Text segment:
--- Start ---

Martin Amis: Among my writer friends I'm known as a
tyrant of cool. That I don't mind reviews. Some of my friends
assume the foetal position for eight hours after a lukewarm
review. I always josh them about this. I am thick-skinned simply
because I'm the son of a writer. Being a writer is being someone
whose solitary thoughts turn out to have some general interest.
Which is an extraordinary thing, but it's never struck me that
way because my dad did it. So I'm not as fragile as people who
got there by themselves.
WS: I feel that the novelist puts himself on the line to
a far greater degree than any other artist. It's a risky
business.
MA: In an age of growing literalism there's vulgar
interest in the writer himself - or herself. Because
personalities are more accessible than a corpus of work.
Everyone can understand a person, you can see them on Terry
Wogan.
In TV age terms, it's pretty onerous to have to wade through a
body of work, when all you're interested in is personalities.
WS: The question asked most frequently by non-writers is
"Where do your ideas come from?" To them, imagination
seems to be this separate faculty in the mind that just spews
out ideas.
MA: The real mystery is talent. All writers have those
days when it feels like you're clearing away stuff to get at
what's there. Auden described writing as scraping away on a
dusty stone to see what the inscription is.
WS: At root you are a satirist. Satire depends on comic
exaggeration, and on stereotyping.
MA: Do you feel you are a satirist?
WS: Unquestionably. One critic said: "I don't think
Self is interested in character, he's interested in
conceits." I took this on the chin. I don't believe in the
whole idea of character, psychological realism. I see it as
dying with the nineteenth-century novel.
ON DRUGS…
WS: Do you have ideas on the relationship between drugs
and inspiration?
MA: I'm a habitual, but timorous, user of drugs. It's
good for making notes, but not for the executive side of it.
Good for ideas, but not for getting on with it. If you're
seriously into drugs, then drugs are going to become your
subject. You have to look around for a way of writing about
drugs, that has to do with drugs as well.
WS: I suppose that's true of me. I am a
drug-addict-writer in that way. What I think is remarkable about
marijuana is that it does produce this kind of conceptual
synaesthesia: you 'hear smells'. I've written on dope and off
it, and I think there's a certain x factor.
MA: Is the whole operation different? When I'm writing a
finished paragraph, I want to be straight. Even drink is no
good...
WS: No, liquor isn't a working drug. I wrote Cock &
Bull entirely on hash. Smoking all day, every day, in Morocco.
That's a very different ambience. In England I wouldn't finish a
paragraph on dope. But in Dead Babies your evocation of the
drug-saturated consciousness is exact.
MA: Yes, that reflected the terror engendered by four
encounters with LSD during my last year at Oxford. Two of the
trips were nice and two were not.

--- End ---

Saved entries
--- Start ---

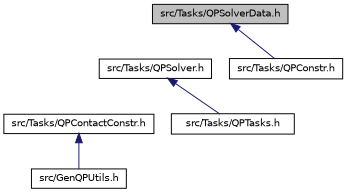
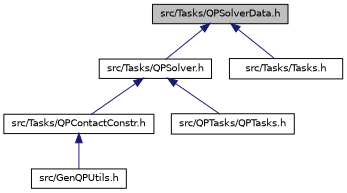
  digraph {
    node [color=black fillcolor=white fontname=Helvetica fontsize=10 shape=record style=filled]
    edge [color=midnightblue dir=back fontname=Helvetica fontsize=10 labelfontname=Helvetica labelfontsize=10 style=solid]
    n1 [fillcolor=grey75 fontcolor=black height=0.2 label="src/Tasks/QPSolverData.h" width=0.4]
    n2 [height=0.2 label="src/Tasks/QPSolver.h" width=0.4]
-   n3 [height=0.2 label="src/Tasks/QPConstr.h" width=0.4]
+   n3 [height=0.2 label="src/Tasks/Tasks.h" width=0.4]
    n4 [height=0.2 label="src/Tasks/QPContactConstr.h" width=0.4]
-   n5 [height=0.2 label="src/Tasks/QPTasks.h" width=0.4]
+   n5 [height=0.2 label="src/QPTasks/QPTasks.h" width=0.4]
    n6 [height=0.2 label="src/GenQPUtils.h" width=0.4]
+   n1 -> n2
    n1 -> n3
+   n2 -> n4
    n2 -> n5
    n4 -> n6
  }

--- End ---

Task list:
1. Answer these questions from the interview with Martin Amis:
(a) What reason does Amis give for being thick-skinned about reviews?
(b) How did Auden describe writing?
(c) Where did WS write Cock & Bull?
2. Please carry on the interview with Martin Amis from the point where it stops.
The diagram entries are unrelated to the interview.

Exercise results:
1.
(a) He is the son of a writer.
(b) As scraping away on a dusty stone to see what the inscription is.
(c) In Morocco.

2.
WS: There's an element of self-pity. I grew up on drugs.
By the time I was 15 I was a daily user.
MA: Which drugs?
WS: Speed and dope. Then heroin when I was 17. So, I feel
sort of protective of my younger self. I thought that if you
were a hard drug addict, you were an underground writer.
MA: Norman Mailer said that drugs were a form of
spiritual gambling. That when you take a drug, you are making a
raid on the future. You have the intense experience - which
lasts however long it lasts - but then you have depleted your
future. It's a measurable deal. The time you've spent high, you
have to spend at least that much time straight, to repay the
debt.
ON SEX…
WS: You're ambivalent about sex in your work, aren't you?
MA: No. The invented world I write about presents very
few opportunities for healthy Lawrentian sex.
WS: But in Money, there's the unfettered delights of
Selena's knicker drawer.
MA: I've got into terrible trouble over underwear.
WS: But underwear just is sexy, isn't it?
MA: Hugh Hefner sorted this out many years ago. For men,
there's a visual stimulus to do with the female shape,
particularly when emphasised by the standard underwear, that
goes straight into the eye, down the central nervous system to
the penis. And that's the end of it: bingo.
WS: Yes. I wrote Cock & Bull out of rage at the
involuntary character of my own sexual arousal.
MA: The only aggressive feeling I have towards women is
to do with their power over me. I've spent a big chunk of the
last thirty years thinking about them, following them around,
wanting to get off with them, absolutely enthralled. That's
bound to produce a slave's whinny for mercy every now and then.
In Time's Arrow the narrator says, "Women are great."
I pretty much go along with him there.
ON CLASS…
MA: The middle classes are under-represented in my books.
WS: You don't like their language.
MA: There's nothing going on there. I like talking to
working class people, I like what they say. There's often
something very beautiful about it.
WS: That's your other life, isn't it - games?
MA: I did get very deeply into darts culture.
WS: I'm intrigued. I don't have any interest in games. I
can't stand to lose. You can't stand to lose either, but you're
still prepared to play.
MA: I obviously can bear to lose, because I do a lot of
it. I even set myself up to lose by playing people who are far
better than me. I hate it every time, as if it's a fresh
experience…
ON EXPERIENCE…
MA: I increasingly wonder whether writers experience
anything.
WS: Is this what's coming up in the new book?
MA: Yeah. The Wordsworth phrase, "emotion
recollected in tranquillity" I think more of as,
"emotion invented in tranquillity." You're always on
duty, always looking for the writerly angle.
WS: On this new book, it's being put about that it's
concerned with literary rivalry. That's a telling phrase,
"put about"...
MA: It's a way of answering all the curiosity I feel
directed at me. You get these questions when you do interviews,
or readings, or signings. My book is a joke in that I say: you
want to know about me, about writers? Well here it is. But, of
course, nothing would happen in the book, if it were about a
writer. He would just get up and go to work.
WS: Your generation of writers has been accused of
attaching themselves to other countries. Barnes to France,
yourself to America. Is this true? Are you English?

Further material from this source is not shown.